Como la primavera, la lluvia arriba y exalta. Con distintos tonos pulsa la superficie que su manto alcanza, humedece y limpia lo que toca y baña el universo con serenidad.

El agua que cae cumple un ciclo atmosférico complejo y responde a los instintos originales de su esencia acumulada, que estalla en un momento impreciso y se transforma en uno de los más asombrosos fenómenos de la naturaleza.

Cada ocasión se muestra como una nueva vivencia, hasta el final del laborioso proceso, cuando se agota digerida, ingerida, evaporada, absorbida, diluida, etcétera, abasteciendo suelos, arroyos, estanques, ríos, campos, cielos, mares, océanos, en un ritual inacabable. Así marchamos al ritmo de la lluvia. 

La contemplación de la lluvia eleva o abate los ánimos y remueve desconfianzas y recelos. Genera multitud de sensaciones, algunas contrapuestas. Los espectadores reaccionan con abatimiento o euforia, con asombro, júbilo, gozo, escepticismo, melancolía, temor y alguna más. Su visión posee, también, para nosotros, un profundo sentido espiritual.

La lluvia cumple un oficio central en la preservación de los procesos de la naturaleza. Constituye un prodigio que participa del ajetreo de las grandes fuerzas elementales. Puede salvar o derribar cualquier obstáculo y ahogar toda superficie.

No todos los fenómenos de la naturaleza participan de la consideración y el atractivo de la lluvia, de ése portento atmosférico elaborado y mágico. No se elogia impunemente a un terremoto o a un huracán. 

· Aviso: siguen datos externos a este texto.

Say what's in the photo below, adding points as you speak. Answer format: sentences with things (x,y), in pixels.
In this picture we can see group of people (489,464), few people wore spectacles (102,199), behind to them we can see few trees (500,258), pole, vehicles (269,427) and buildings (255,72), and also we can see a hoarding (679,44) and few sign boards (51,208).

Los primeros filósofos consideraban que los elementos de la naturaleza –agua, aire, tierra, fuego- constituían el origen de la vida. Energías arquetípicas, esos elementos representaban para aquellos sabios el principio de todas las cosas, bien que los desvelaba la búsqueda de un principio rector, de una causa motora del todo. 

Algún tiempo debió transcurrir antes de que la especulación filosófica se desligara de la observación científica que ejercían aquellos sabios varones. En la actualidad es común la propensión a celebrar el arribo de la temporada de lluvias, con efusión incluso, en forma de plegarias, oraciones, cantares, danzas, monumentos, poemas, conciertos… La lluvia revela perspectivas que a nadie dejan indiferente.

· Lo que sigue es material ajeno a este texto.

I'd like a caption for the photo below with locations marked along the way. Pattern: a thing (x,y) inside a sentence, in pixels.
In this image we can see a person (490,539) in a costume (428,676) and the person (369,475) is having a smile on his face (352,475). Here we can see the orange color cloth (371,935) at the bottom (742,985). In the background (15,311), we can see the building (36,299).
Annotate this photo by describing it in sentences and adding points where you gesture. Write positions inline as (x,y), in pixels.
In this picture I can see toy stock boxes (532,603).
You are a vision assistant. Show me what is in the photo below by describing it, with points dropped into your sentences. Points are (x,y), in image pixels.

¿Y las nubes? En principio, no son otra cosa que vapor de agua. “Las nubes pasan, el cielo permanece”, reza un proverbio mongol. Pero vislumbrar cómo se forman, cómo migran y cómo influyen en el entorno y el paisaje, entraña un profano ciclo misterioso. 

Monumentales, majestuosas, las nubes nos provocan una sensación de eternidad.

En su ilimitada variedad, esas escuadras nebulosas, con sus figuras brumosas y exóticas, son también las portadoras de la lluvia, el vehículo de la carga fluida y celestial que recibimos en tierra: incolora, inodora e insípida.  

II.

Las categorías de la lluvia son varias –prescriben los estudiosos–, en correspondencia con una multitud de factores atmosféricos, geográficos y otros, que definen la forma y el volumen de cada tipo. La identidad particular de cada una responde a su intensidad y a su expresión.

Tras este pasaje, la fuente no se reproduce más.